Segment Start: SUPPLIED ENTRIES

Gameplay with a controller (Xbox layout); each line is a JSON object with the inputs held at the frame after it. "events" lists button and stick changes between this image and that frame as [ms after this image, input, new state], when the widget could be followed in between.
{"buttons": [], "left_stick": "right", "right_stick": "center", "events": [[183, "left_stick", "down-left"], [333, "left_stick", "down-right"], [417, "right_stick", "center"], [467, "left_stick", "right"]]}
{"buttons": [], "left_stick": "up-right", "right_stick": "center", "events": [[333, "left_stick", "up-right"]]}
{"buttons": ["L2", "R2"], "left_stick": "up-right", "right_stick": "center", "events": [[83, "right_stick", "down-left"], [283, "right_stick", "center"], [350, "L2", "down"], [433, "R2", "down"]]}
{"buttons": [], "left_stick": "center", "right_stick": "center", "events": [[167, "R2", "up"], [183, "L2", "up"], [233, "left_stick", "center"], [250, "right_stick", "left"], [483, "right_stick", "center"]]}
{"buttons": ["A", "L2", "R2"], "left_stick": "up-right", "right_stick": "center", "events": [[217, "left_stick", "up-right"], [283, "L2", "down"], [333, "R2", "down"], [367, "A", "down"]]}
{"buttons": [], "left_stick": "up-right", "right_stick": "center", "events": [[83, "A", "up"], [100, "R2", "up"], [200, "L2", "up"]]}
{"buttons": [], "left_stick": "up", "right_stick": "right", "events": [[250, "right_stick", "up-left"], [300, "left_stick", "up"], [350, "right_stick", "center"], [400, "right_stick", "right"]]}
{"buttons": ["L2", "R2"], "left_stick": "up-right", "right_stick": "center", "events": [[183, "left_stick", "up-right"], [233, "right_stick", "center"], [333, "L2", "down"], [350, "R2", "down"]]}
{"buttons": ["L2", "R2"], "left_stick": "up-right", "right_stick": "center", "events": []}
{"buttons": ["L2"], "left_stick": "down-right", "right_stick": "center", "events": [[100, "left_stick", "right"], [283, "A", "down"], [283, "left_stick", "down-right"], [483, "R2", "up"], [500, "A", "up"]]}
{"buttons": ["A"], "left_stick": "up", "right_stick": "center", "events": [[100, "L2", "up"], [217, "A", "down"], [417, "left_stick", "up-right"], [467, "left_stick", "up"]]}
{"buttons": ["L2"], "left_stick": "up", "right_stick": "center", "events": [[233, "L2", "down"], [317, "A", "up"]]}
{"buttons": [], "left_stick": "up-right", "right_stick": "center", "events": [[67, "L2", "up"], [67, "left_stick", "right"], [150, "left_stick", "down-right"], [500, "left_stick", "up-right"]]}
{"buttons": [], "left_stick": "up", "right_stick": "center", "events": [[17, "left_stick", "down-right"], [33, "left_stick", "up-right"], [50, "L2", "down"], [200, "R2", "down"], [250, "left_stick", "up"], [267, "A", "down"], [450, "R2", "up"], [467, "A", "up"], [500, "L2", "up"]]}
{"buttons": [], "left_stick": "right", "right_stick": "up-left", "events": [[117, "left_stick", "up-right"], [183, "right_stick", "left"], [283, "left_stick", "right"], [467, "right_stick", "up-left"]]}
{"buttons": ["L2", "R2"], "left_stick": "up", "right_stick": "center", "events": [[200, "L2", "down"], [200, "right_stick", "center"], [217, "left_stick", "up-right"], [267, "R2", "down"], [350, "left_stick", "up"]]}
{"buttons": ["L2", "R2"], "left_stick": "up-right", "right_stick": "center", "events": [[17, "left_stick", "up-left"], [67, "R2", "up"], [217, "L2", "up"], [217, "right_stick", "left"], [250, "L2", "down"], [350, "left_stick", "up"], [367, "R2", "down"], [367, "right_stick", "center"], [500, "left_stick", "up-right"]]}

Segment End: SUPPLIED ENTRIES

INSTRUCTIONS TO FOLLOW: Could you transcribe all of the entries exactly, leaving nothing out?

ANSWER BOX:
Gameplay with a controller (Xbox layout); each line is a JSON object with the inputs held at the frame after it. "events" lists button and stick changes between this image and that frame as [ms after this image, input, new state], when the widget could be followed in between.
{"buttons": [], "left_stick": "right", "right_stick": "center", "events": [[183, "left_stick", "down-left"], [333, "left_stick", "down-right"], [417, "right_stick", "center"], [467, "left_stick", "right"]]}
{"buttons": [], "left_stick": "up-right", "right_stick": "center", "events": [[333, "left_stick", "up-right"]]}
{"buttons": ["L2", "R2"], "left_stick": "up-right", "right_stick": "center", "events": [[83, "right_stick", "down-left"], [283, "right_stick", "center"], [350, "L2", "down"], [433, "R2", "down"]]}
{"buttons": [], "left_stick": "center", "right_stick": "center", "events": [[167, "R2", "up"], [183, "L2", "up"], [233, "left_stick", "center"], [250, "right_stick", "left"], [483, "right_stick", "center"]]}
{"buttons": ["A", "L2", "R2"], "left_stick": "up-right", "right_stick": "center", "events": [[217, "left_stick", "up-right"], [283, "L2", "down"], [333, "R2", "down"], [367, "A", "down"]]}
{"buttons": [], "left_stick": "up-right", "right_stick": "center", "events": [[83, "A", "up"], [100, "R2", "up"], [200, "L2", "up"]]}
{"buttons": [], "left_stick": "up", "right_stick": "right", "events": [[250, "right_stick", "up-left"], [300, "left_stick", "up"], [350, "right_stick", "center"], [400, "right_stick", "right"]]}
{"buttons": ["L2", "R2"], "left_stick": "up-right", "right_stick": "center", "events": [[183, "left_stick", "up-right"], [233, "right_stick", "center"], [333, "L2", "down"], [350, "R2", "down"]]}
{"buttons": ["L2", "R2"], "left_stick": "up-right", "right_stick": "center", "events": []}
{"buttons": ["L2"], "left_stick": "down-right", "right_stick": "center", "events": [[100, "left_stick", "right"], [283, "A", "down"], [283, "left_stick", "down-right"], [483, "R2", "up"], [500, "A", "up"]]}
{"buttons": ["A"], "left_stick": "up", "right_stick": "center", "events": [[100, "L2", "up"], [217, "A", "down"], [417, "left_stick", "up-right"], [467, "left_stick", "up"]]}
{"buttons": ["L2"], "left_stick": "up", "right_stick": "center", "events": [[233, "L2", "down"], [317, "A", "up"]]}
{"buttons": [], "left_stick": "up-right", "right_stick": "center", "events": [[67, "L2", "up"], [67, "left_stick", "right"], [150, "left_stick", "down-right"], [500, "left_stick", "up-right"]]}
{"buttons": [], "left_stick": "up", "right_stick": "center", "events": [[17, "left_stick", "down-right"], [33, "left_stick", "up-right"], [50, "L2", "down"], [200, "R2", "down"], [250, "left_stick", "up"], [267, "A", "down"], [450, "R2", "up"], [467, "A", "up"], [500, "L2", "up"]]}
{"buttons": [], "left_stick": "right", "right_stick": "up-left", "events": [[117, "left_stick", "up-right"], [183, "right_stick", "left"], [283, "left_stick", "right"], [467, "right_stick", "up-left"]]}
{"buttons": ["L2", "R2"], "left_stick": "up", "right_stick": "center", "events": [[200, "L2", "down"], [200, "right_stick", "center"], [217, "left_stick", "up-right"], [267, "R2", "down"], [350, "left_stick", "up"]]}
{"buttons": ["L2", "R2"], "left_stick": "up-right", "right_stick": "center", "events": [[17, "left_stick", "up-left"], [67, "R2", "up"], [217, "L2", "up"], [217, "right_stick", "left"], [250, "L2", "down"], [350, "left_stick", "up"], [367, "R2", "down"], [367, "right_stick", "center"], [500, "left_stick", "up-right"]]}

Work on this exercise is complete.